Karlas Geschichte wirkt eher wie ein ungeordnetes Sammelsurium an Fragmenten, die jeweils eine Momentaufnahme behandeln. Hierbei baut sich kein wirklicher roter Faden auf, aber dafür bleibt das Ganze frisch und interessant. Die zweite Hälfte ist ganz klar die schwächere, verfügt aber im Gegensatz zur ersten über ein wenig mehr Konsistenz. Im Zusammenspiel ergibt sich also ein relativ schlüssiger Handlungsaufbau, bei dem man keine Glanzleistungen erwartet, aber auch von Langeweile verschont bleibt.

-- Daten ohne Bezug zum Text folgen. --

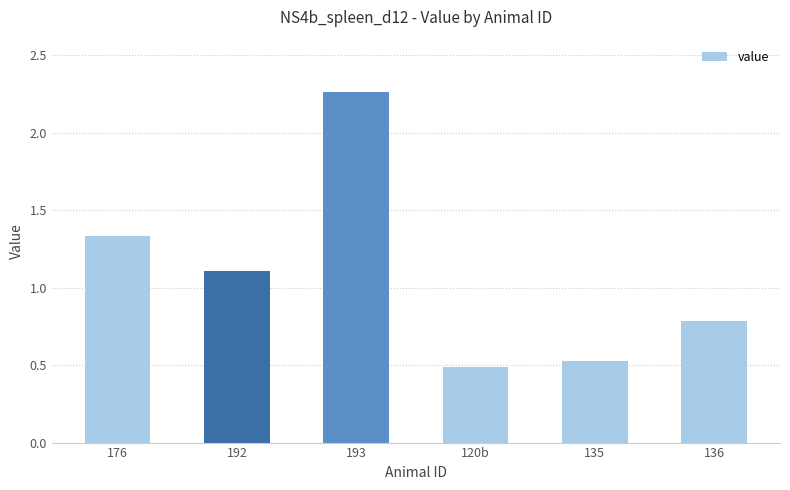

True or false: the data shows 1.7 at 192.

False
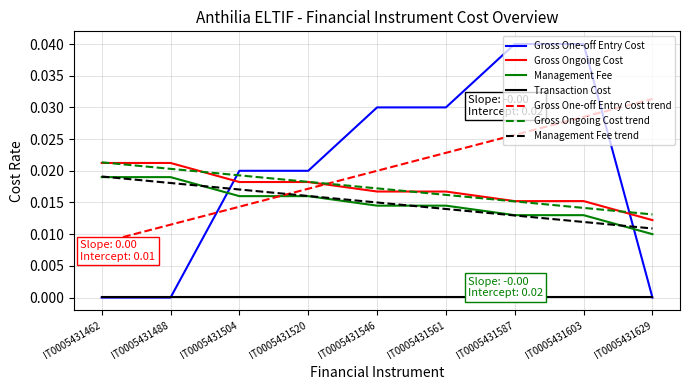

List the labels in order of Management Fee trend value, smallest first.

IT0005431629, IT0005431603, IT0005431587, IT0005431561, IT0005431546, IT0005431520, IT0005431504, IT0005431488, IT0005431462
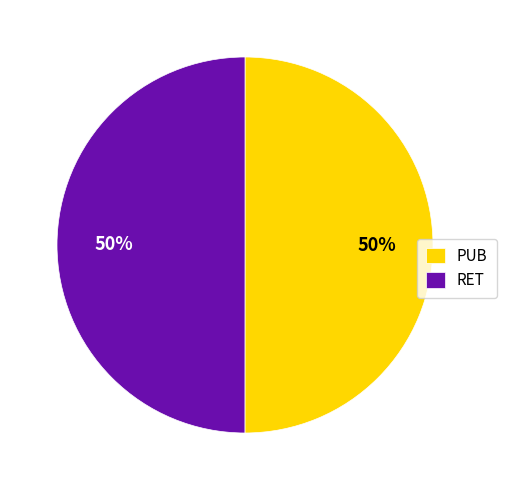

What percentage is the PUB slice, to the nearest percent?

50%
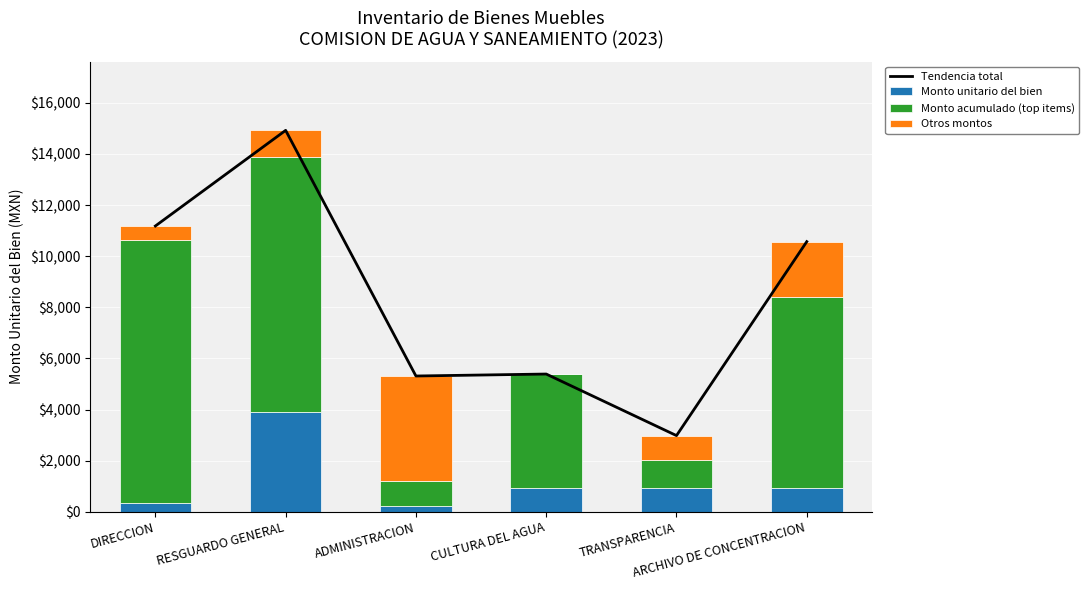

How many data points in Monto unitario del bien are less than 930?

3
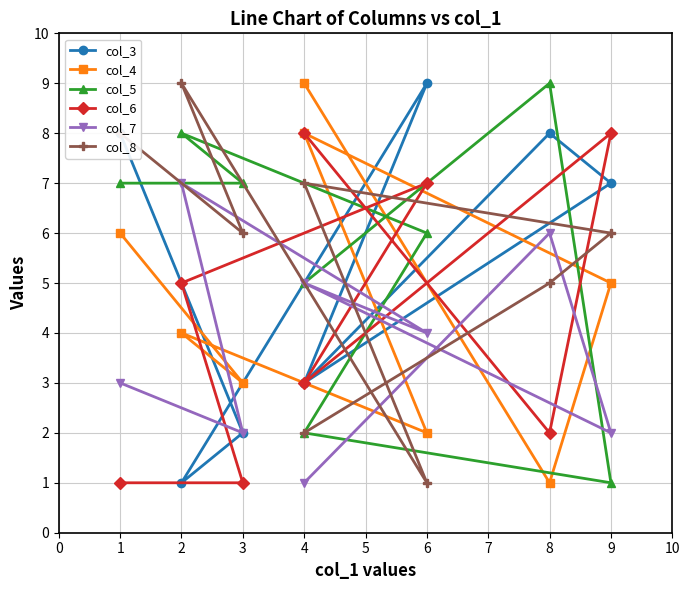

What is the total value across all series at 9?

29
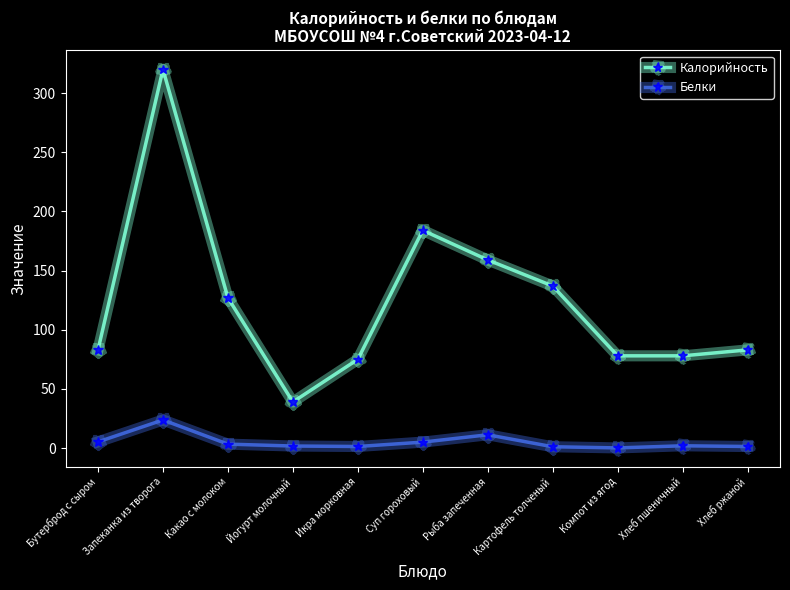

Which series changed the most between Рыба запеченная and Картофель толченый?

Калорийность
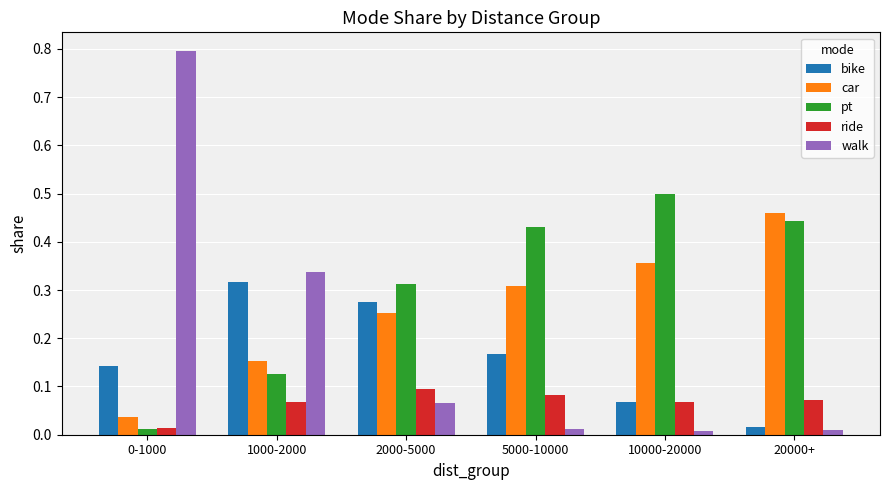

Which series changed the most between 1000-2000 and 10000-20000?

pt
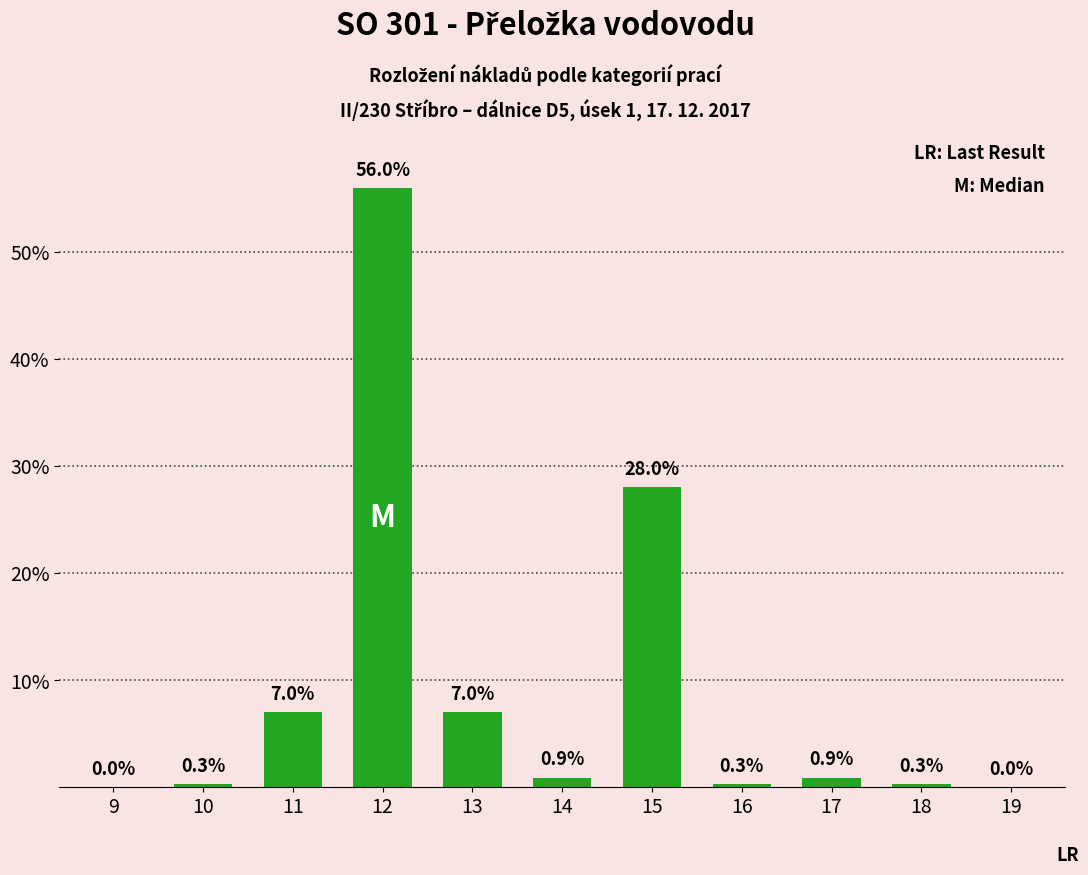

The value at 12 is 19.7. True or false?

False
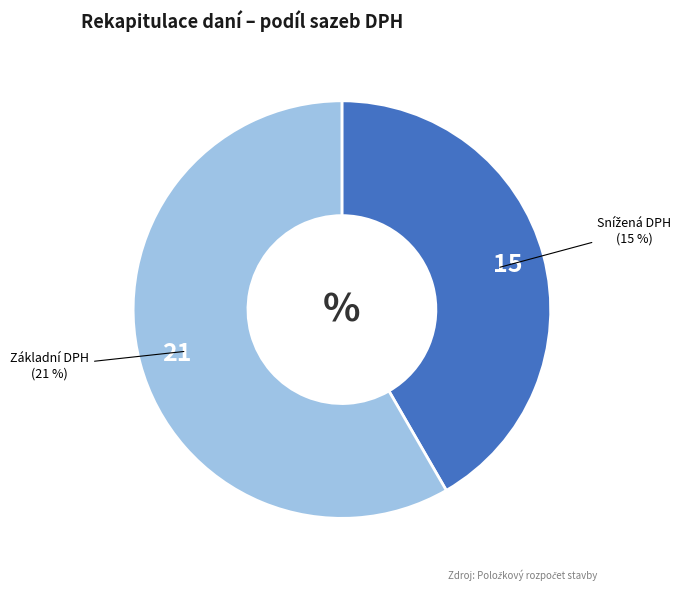

What percentage do Snížená DPH (15%) and Základní DPH (21%) together represent?

100.0%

Obwohl Marlon noch nicht für die Entrüstung sorgen konnte, die Herr Dora bisweilen heraufbeschworen hat, hat man es hier doch mit einer durchaus bösartigen Prämisse zu tun. Die Gewalt ist quasi omnipräsent und vermählt sich durchgehend mit Sexualität, was schon manch einen überfordert hat. In „Einöde der Peiniger“ geht es mitunter überaus splattrig zu, gerade was die Handlungen der jungen Frau angeht. Die Effekte sind eher trashig und aufgrund der Überbeleuchtung relativ leicht zu durchschauen, was dann eher an die alten Schnaas-Klopper als an „Melancholie der Engel“ erinnert, aber auch einen gewissen Charme versprüht.

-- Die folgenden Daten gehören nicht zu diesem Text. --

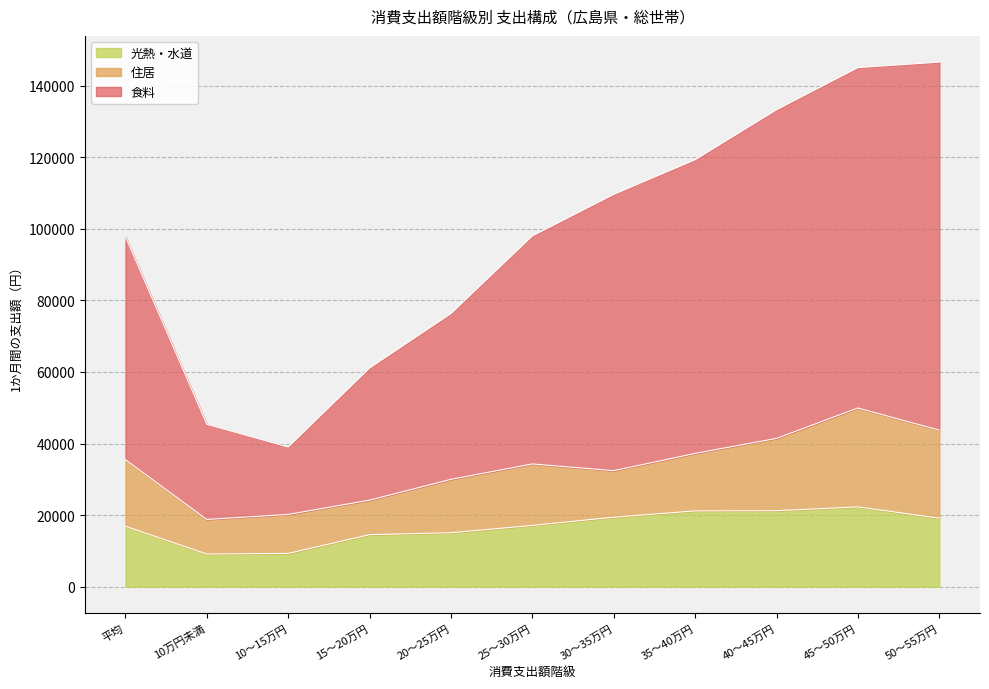

The value of 光熱・水道 at 35～40万円 is 12550. True or false?

False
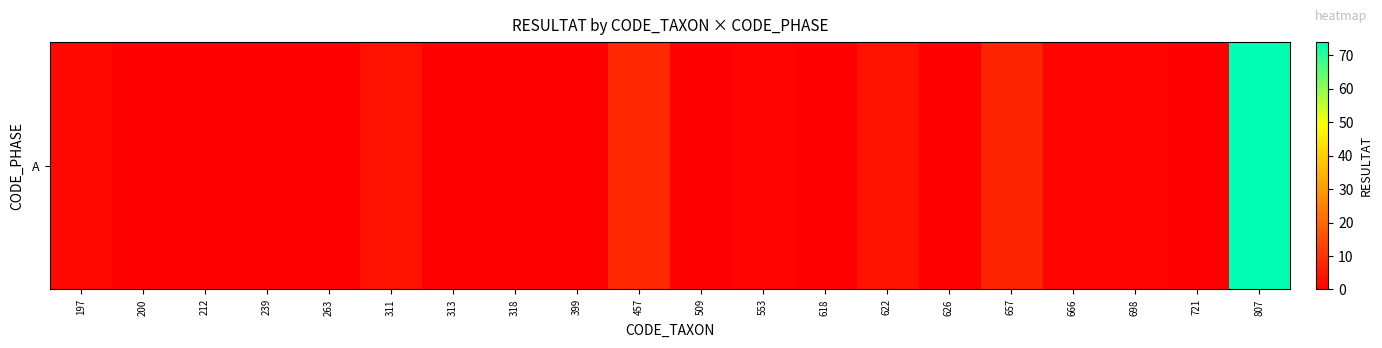

List the labels in order of value, largest first.

807, 457, 657, 311, 622, 197, 553, 666, 698, 200, 212, 239, 263, 313, 318, 399, 509, 618, 626, 721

Die Grundidee um den Hass auf Schutzbefohlene und behinderte Menschen ist wie gesagt schon niederträchtig, kann aber durch einige Schwächen nicht wirklich zünden. Neben den Effekten tut natürlich das stellenweise sehr schlechte Schauspiel sein übriges, was gerade bei den Szenen mit den Behinderten teils wie kindlich geschmacklose Provokation, teils unfreiwilig komisch wirkt. Auch die künstlerisch anmutenden Szenen, bei denen Karla nackt durch den Wald hüpft und über Sinn und Unsinn des Lebens philosophiert, sind schlichtweg deplatziert und verleiten eher zum Kopfschütteln als zum Mitdenken – das muss man leider ganz klar sagen. Der Rest kann über die kurze Spielzeit durchaus unterhalten und den Zuschauer aufgrund Marlons Kompromisslosigkeit in (un)freudiger Erwartung über das Kommende halten. Lustmolche dürfen sich ebenso darauf freuen, dass Karla durchgehend nackt durchs Bild rennt und beispielsweise in Nahaufnahme auf Knochen uriniert oder sich diese ans Geschlecht führt.

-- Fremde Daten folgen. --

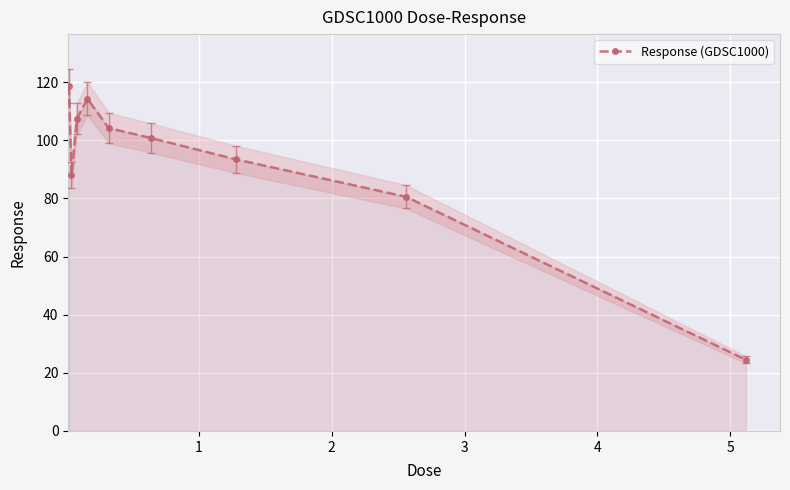

What is the smallest value displayed?

24.5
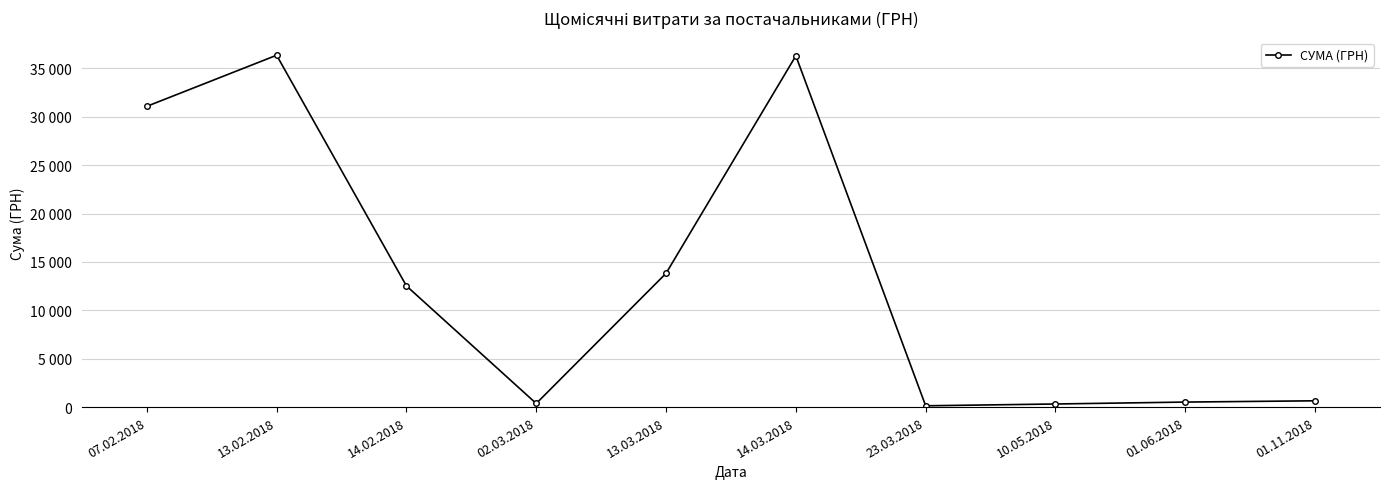

True or false: the data shows 215.1 at 23.03.2018.

False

Fazit: „Einöde der Peiniger“ ist eine unkonventionelle Mischung aus menschenfeindlich ausgerichtetem Arthouse-Sicko mit perversen Zügen und Amateursplatter ala „Violent Shit“. Die Morde und die allgemeine Idee wissen zu gefallen, andere Aspekte wirken in Teilen aufgesetzt bis befremdlich. Für einen blutigen Wald und Wiesen Spaß ist der Beitrag viel zu amoralisch und bösartig, aber aufgrund der vielen Holprigkeiten ist auch kein neuer „Melancholie der Engel“ erschaffen worden. Zwischen diesen Stühlen kann der Film aber trotzdem Interesse wecken und wird mit Sicherheit seine Fans finden.